Thank you for reporting the issues.

ExpansionHunter is designed for short-read data and so it will not work on Nanopore reads.

And it looks like the Illumina 2x150bp BAM file may contain some reads with an empty sequence. May I ask how exactly this file was generated? Were the reads hard-clipped by any chance? If yes, it would be better to run ExpansionHunter on non-clipped data since the program requires that all reads have (nearly) the same length.

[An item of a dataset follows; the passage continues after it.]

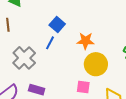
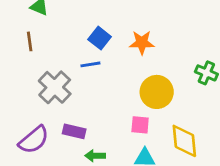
orange star: (86, 41) -> (142, 43), moved
blue line: (50, 43) -> (90, 64), turned 56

If it is permissible to share a small subset of the BAM file, please feel free to send it to me at edolzhenko@illumina.com. I would be happy to help diagnose the problem.

Best wishes, Egor

jwagnerhki commented 4 years ago

The BAM file was generated with:

bwa mem -a -M -Y -V -L 100,100 -t 4 -R '@RG\tID:1\tLB:LB0\tPL:PL0\tPU:PU0\tSM:${KIT}' \ ../GCA_000001405.15_GRCh38_no_alt_plus_hs38d1_analysis_set.fna.bgz \ ${KIT}_SA_L001_R1_001.fastq_v2.gz \ ${KIT}_SA_L001_R2_001.fastq_v2.gz | samtools view -u -F 4 -@ 8 -t ../GCA_000001405.15_GRCh38_no_alt_plus_hs38d1_analysis_set.fna.bgz.fai - \ samtools sort -@ 8 -o ${KIT}_hg38_bwamem_v2.bam -

I think no hard clipping was used. Actually tried to avoid soft clipping too (-L 100,100) as a too high percentage of the fastq reads were mapping, but, the -L option did not really help.